First, I think we would have created the mandatory adverse event reporting (AER) requirement from the start. One of the early weaknesses identified by industry critics was that the law did not require post-market surveillance. The ephedra controversy of the early 2000s demonstrated that the Food and Drug Administration (FDA) must be able to look over the shoulders of manufacturers to identify trends and signals of potential problems in the marketplace. That was fixed in 2006, and today, AERs provide the agency with a useful tool for monitoring the safety of dietary supplements.
Second, most industry executives would agree that DSHEA should provide more intellectual property protection for their research investments than it does. Foreign distributors can piggyback their products on the scientific research conducted by branded ingredient suppliers, and unlike branded pharmaceutical producers, there is little legal protection to reward that research and prevent it from being misappropriated. This problem is compounded by the fact that most dietary ingredients are—by definition—natural compounds, so unless they are processed in a proprietary manner, the molecules are easily patentable. Over the years, industry has grappled without success for a solution to this conundrum that doesn’t violate the First Amendment. It’s worth continued efforts to solve.
Back in 1994, the internet didn’t exist either, so the drafters didn’t consider how easy it would become for obscure marketing firms to violate the prohibition of disease claims and mislead millions of consumers with fraudulent pop-up ads promising to cure cancer, Alzheimer’s and diabetes. If they had it to do over again, perhaps the drafters would have increased the penalties for fraudulent marketing and labeling, or required online marketers to register their claims. Alternatively, they might have set up an industry-funded third party to review such claims and give them a seal of approval that consumers could trust.
That raises another issue—establishing reasonable barriers to entry that require more upfront information from companies trying to enter the market. Many in the industry now believe it’s too easy to hire a contract manufacturer, print some labels and start marketing supplements. The inspection authority in DSHEA was supposed to address that, and the facilities registration requirement in the 2011 food safety law, along with the pre-notification requirement for new dietary ingredients (NDIs), were intended to create hurdles for new firms that would alert FDA to their existence. However, the number of firms that haven’t had their first GMP inspection four years after the regulation was fully implemented suggests FDA isn’t keeping its end of the bargain. If we revisited the law today, would it include a product registration or certificate to do business as a dietary supplement firm? Or the ability to debar firms and executives who violate the law?
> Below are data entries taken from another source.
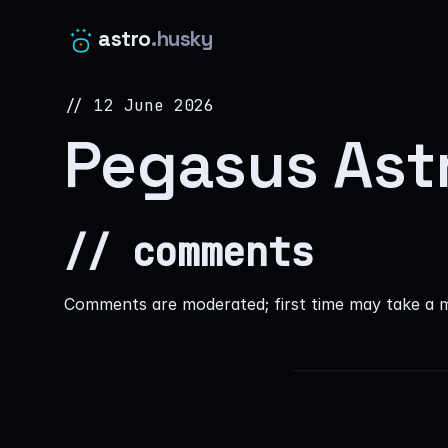
astro
.husky
// 12 June 2026
Pegasus Ast
// comments
Comments are moderated; first time may take a 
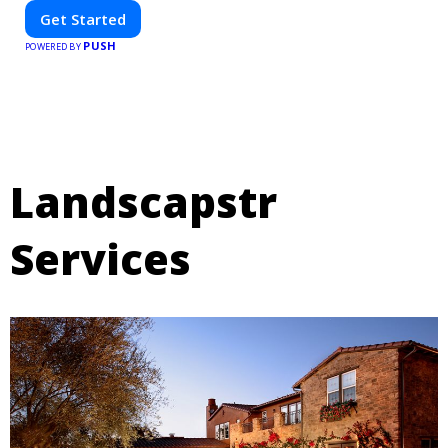
Get Started
PUSH
POWERED BY
Landscapstr
Services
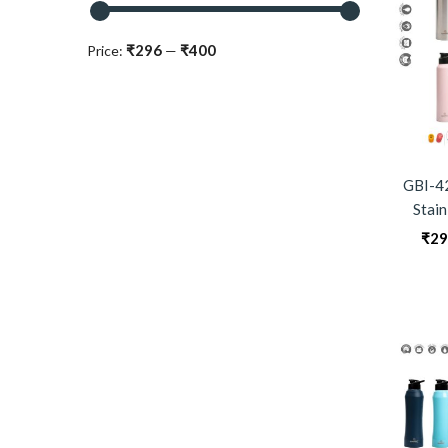
₹296
₹400
Price:
—
GBI-4
Stain
₹
29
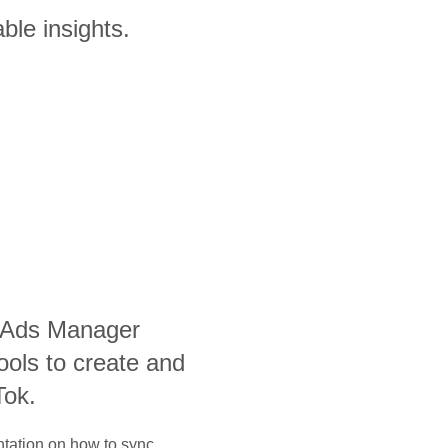
ble insights.
 Ads Manager
ools to create and
Tok.
ntation on how to sync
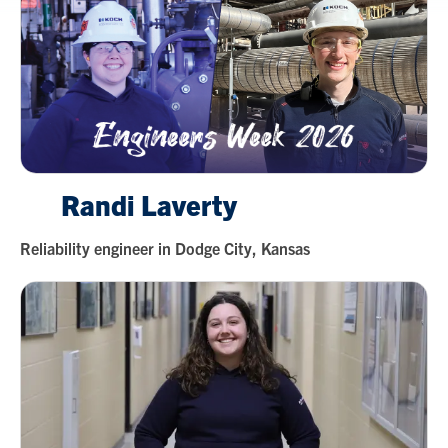
Randi Laverty
Reliability engineer in Dodge City, Kansas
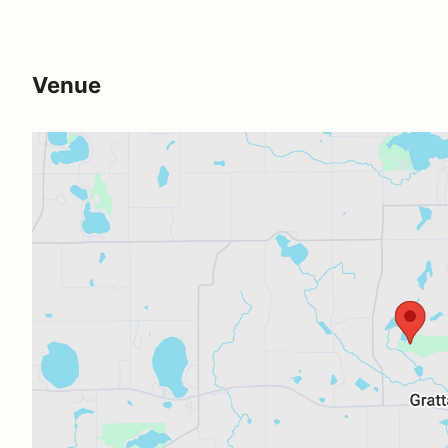
Venue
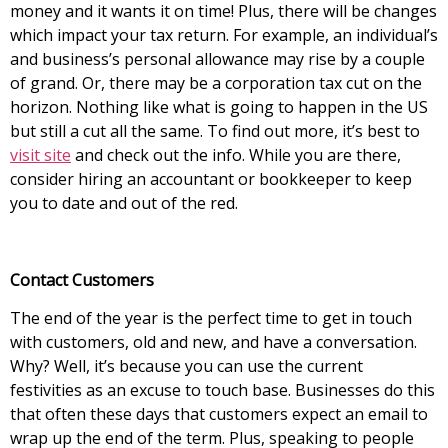
money and it wants it on time! Plus, there will be changes
which impact your tax return. For example, an individual’s
and business’s personal allowance may rise by a couple
of grand. Or, there may be a corporation tax cut on the
horizon. Nothing like what is going to happen in the US
but still a cut all the same. To find out more, it’s best to
visit site
and check out the info. While you are there,
consider hiring an accountant or bookkeeper to keep
you to date and out of the red.
Contact Customers
The end of the year is the perfect time to get in touch
with customers, old and new, and have a conversation.
Why? Well, it’s because you can use the current
festivities as an excuse to touch base. Businesses do this
that often these days that customers expect an email to
wrap up the end of the term. Plus, speaking to people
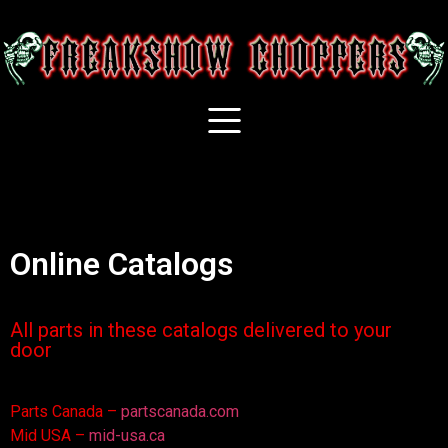
Online Catalogs
All parts in these catalogs delivered to your
door
Parts Canada –
partscanada.com
Mid USA –
mid-usa.ca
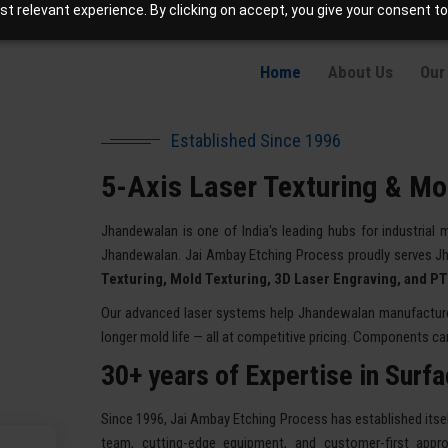
t relevant experience. By clicking on accept, you give your consent to
info@jaetching.com
About Our Company Jhandewalan
Home
About Us
Our
Established Since 1996
5-Axis Laser Texturing & Mo
Jhandewalan is one of India's leading hubs for industrial 
Jhandewalan. Jai Ambay Etching Process proudly serves J
Texturing, Mold Texturing, 3D Laser Engraving, and P
Our advanced laser systems help Jhandewalan manufacturers
longer mold life — all at competitive pricing. Components can 
30+ years of Expertise in Surf
Since 1996, Jai Ambay Etching Process has established itself
team, cutting-edge equipment, and customer-first appro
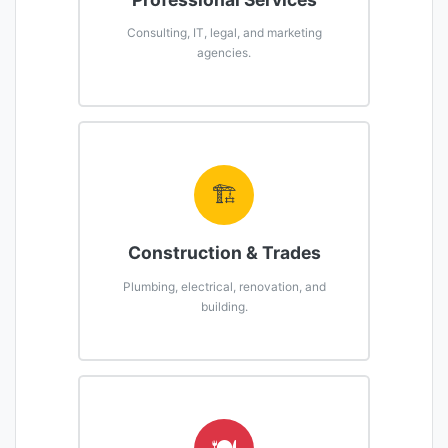
Consulting, IT, legal, and marketing
agencies.
🏗️
Construction & Trades
Plumbing, electrical, renovation, and
building.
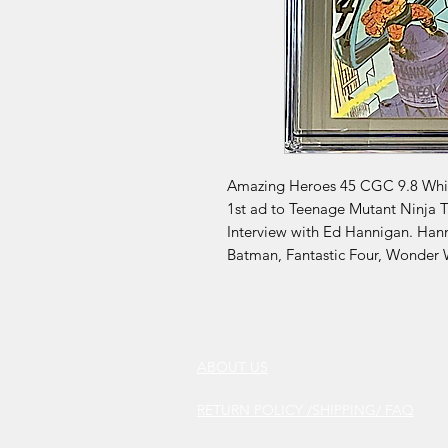
Amazing Heroes 45 CGC 9.8 White
1st ad to Teenage Mutant Ninja 
Interview with Ed Hannigan. Han
Batman, Fantastic Four, Wonder
ABOUT US
RETURN POLICY /SHIPPING/ FAQ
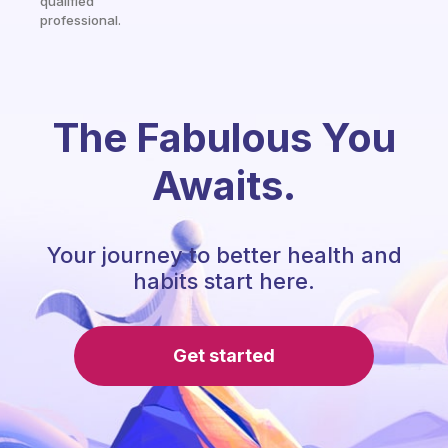
qualified
professional.
The Fabulous You
Awaits.
Your journey to better health and
habits start here.
Get started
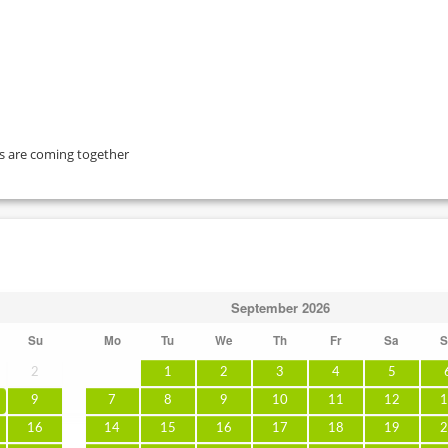
ts are coming together
September
2026
Su
Mo
Tu
We
Th
Fr
Sa
S
2
1
2
3
4
5
9
7
8
9
10
11
12
1
16
14
15
16
17
18
19
2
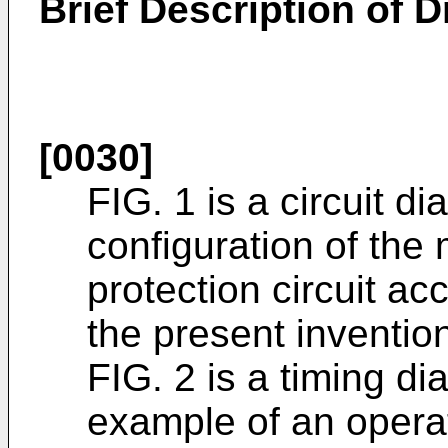
Brief Description of 
[0030]
FIG. 1 is a circuit di
configuration of the 
protection circuit a
the present inventio
FIG. 2 is a timing di
example of an operat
With hindsight, we also would have paid more attention to the NDI provisions of DSHEA. In 2014, we are still waiting for a revised NDI guidance, and still at odds with the agency on many of the details. The concept was a sound one, and still is today—established products already in the market should have a presumption of safety, but marketers should have to assure FDA that they have a reasonable expectation their new ingredients are safe. We would clarify the specifics more than we did in 1994. Like, what is a “grandfathered” ingredient? Is it a synthetic version of a botanical material or an NDI? And what constitutes “chemically altered?” Is an old ingredient considered “new” because of the processing to which it is subjected?
Finally, industry might have given FDA even more incentives to enforce the law, not just dedicated resources and a funding mechanism, but political incentives to use its authority. While the industry was generally distrustful of FDA in 1994, we recognize now that a strong market needs strong enforcement against outliers. The real “beef” for many critics who say DSHEA isn’t strong enough is that FDA isn’t using the tools it was provided—and the industry’s reputation suffers because consumers think that law isn’t working.
Now, if you will excuse me, all this talk about 1994 is making me want to go put on my grunge jeans and t-shirt and listen to my Boys II Men CD on my Walkman.